大きなため息を共に、頬を緩ませながらカシューごとアリスへと近づく。
「だって、貴方は私たちと何も違いがありませんもの。楽しくお喋りできて、笑って、そして今、緊張していらしたでしょう? 私には、貴方が人でなかったことなんて見抜けませんでした」
カシューをアリスに向け差し出し。困惑するアリスの美しい金髪に手を伸ばす。
「それに、アリスさん達が魔王の指示でここにきたのだとしても。私達と、この子と一緒にいた時間が嘘だったとは、私には思えませんの」
髪を、そして頭を撫でながら、ヘーゼルは微笑む。
「あ……はい! 私も、エリーセルもノアールも、皆様と過ごした時を決して、決して偽りだとは思って居ません! 本当に、楽しかったのです――」
瞳は揺れていた。力強く答える肩は震え、しかし、預けられた幼子を優しく抱きしめる。
「なら、それでいいですわ。この子を――そして、私たちを護ってくださいまし」
アリスの手から再び我が子を受け取り、ヘーゼルは願う。
「お任せください! 我が身命に代えても!!」
キリ、と頬を引き締め。アリスは、その役目を果たそうと誓った。
「――大した防備だ。突破するのも楽ではない、か」
デフ大司教は、小憎たらしげに歯を噛んでいた。
防衛する人数こそ少ないものの、指揮官は要点を押さえ、その少ない人数を上手く配置していた。
おかげで完全に奇襲が決まったにも拘らず、塔の内部は敵の守勢で固められてしまっていた。

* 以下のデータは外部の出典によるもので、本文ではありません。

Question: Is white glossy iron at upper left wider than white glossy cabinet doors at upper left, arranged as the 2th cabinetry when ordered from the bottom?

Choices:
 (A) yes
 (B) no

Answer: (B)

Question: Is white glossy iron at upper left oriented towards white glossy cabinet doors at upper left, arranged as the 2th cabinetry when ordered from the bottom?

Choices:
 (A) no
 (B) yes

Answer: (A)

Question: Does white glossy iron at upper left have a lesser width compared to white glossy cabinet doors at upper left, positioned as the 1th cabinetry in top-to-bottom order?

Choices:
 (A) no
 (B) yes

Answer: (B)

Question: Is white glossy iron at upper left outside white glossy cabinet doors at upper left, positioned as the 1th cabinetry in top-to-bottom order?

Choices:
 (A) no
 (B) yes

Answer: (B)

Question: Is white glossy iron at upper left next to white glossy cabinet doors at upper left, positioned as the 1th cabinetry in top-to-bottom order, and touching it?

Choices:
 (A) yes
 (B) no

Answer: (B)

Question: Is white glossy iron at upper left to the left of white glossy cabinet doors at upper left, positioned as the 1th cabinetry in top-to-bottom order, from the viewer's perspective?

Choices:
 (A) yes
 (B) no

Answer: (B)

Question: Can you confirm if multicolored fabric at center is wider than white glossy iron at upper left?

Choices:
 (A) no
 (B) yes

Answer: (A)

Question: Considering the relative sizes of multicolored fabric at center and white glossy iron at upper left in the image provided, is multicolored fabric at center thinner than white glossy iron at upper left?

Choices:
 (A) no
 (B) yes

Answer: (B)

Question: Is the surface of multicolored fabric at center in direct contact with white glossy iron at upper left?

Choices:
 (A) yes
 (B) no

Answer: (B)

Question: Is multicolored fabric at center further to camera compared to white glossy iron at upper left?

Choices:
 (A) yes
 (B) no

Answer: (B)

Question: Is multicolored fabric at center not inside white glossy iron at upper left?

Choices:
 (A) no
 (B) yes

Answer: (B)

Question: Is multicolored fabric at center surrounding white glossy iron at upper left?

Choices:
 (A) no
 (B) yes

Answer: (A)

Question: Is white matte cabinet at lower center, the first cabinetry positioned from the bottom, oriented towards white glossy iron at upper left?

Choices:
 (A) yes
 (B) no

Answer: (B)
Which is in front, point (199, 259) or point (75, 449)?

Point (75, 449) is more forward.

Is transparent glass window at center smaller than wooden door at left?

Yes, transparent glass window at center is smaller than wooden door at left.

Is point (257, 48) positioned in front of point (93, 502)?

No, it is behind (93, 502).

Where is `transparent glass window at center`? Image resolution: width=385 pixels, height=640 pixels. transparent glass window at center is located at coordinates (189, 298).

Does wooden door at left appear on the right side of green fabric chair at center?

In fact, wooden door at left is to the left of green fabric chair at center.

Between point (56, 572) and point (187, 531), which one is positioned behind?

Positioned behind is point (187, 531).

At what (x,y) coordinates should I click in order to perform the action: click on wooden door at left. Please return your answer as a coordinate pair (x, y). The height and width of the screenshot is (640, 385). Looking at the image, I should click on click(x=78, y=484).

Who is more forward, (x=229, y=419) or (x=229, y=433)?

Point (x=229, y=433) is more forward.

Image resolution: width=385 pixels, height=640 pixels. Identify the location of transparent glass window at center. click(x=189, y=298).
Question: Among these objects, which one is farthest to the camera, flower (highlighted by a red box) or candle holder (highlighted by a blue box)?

なんとかその中、手勢を削りつつも突破できたのが彼を含めてわずか三名。
「通しませんっ!!」
上階を目指し階段を探す一行の前に、剣を片手に跳びかかってくる少女。
デフはこれを難なくかわし、その横をすり抜ける。
「なっ――」
不意打ちの失敗。ガーネット色の髪の少女は、驚いた様子でデフの顔を見ていた。
「ここは任せたぞ」
「はっ」
「お任せをっ!!」
腕利きらしいと見るや、背後に続いていた者達にその少女を押し当て、自身は上階へと駆け抜ける。
「くっ、お待ちなさいっ」
少女は追いすがろうとするも、すぐ後ろからの殺気に飛び退いてしまう。
「うらぁっ!!」
「――っ、アリス様、申し訳――ありませんっ!!」
攻撃を回避しながら、かかとに力を込め突進、一人目の胸へと突き刺した。
「ぐっ――」
「うぉぁぁぁぁぁぁぁぁぁぁっ!!!」
もう一人が死に物狂いでアイアンクラブを振り回したが。
「はぁっ!!!」
エリーセルは、手に持った細身の剣でこれを切り払い、更に踏み込んで一閃。
「当たらぬっ」
しかし、これはかわされた。敵もさるもの。
エリーセルは悔しげに目の前の黒ずくめの男を睨みつけていた。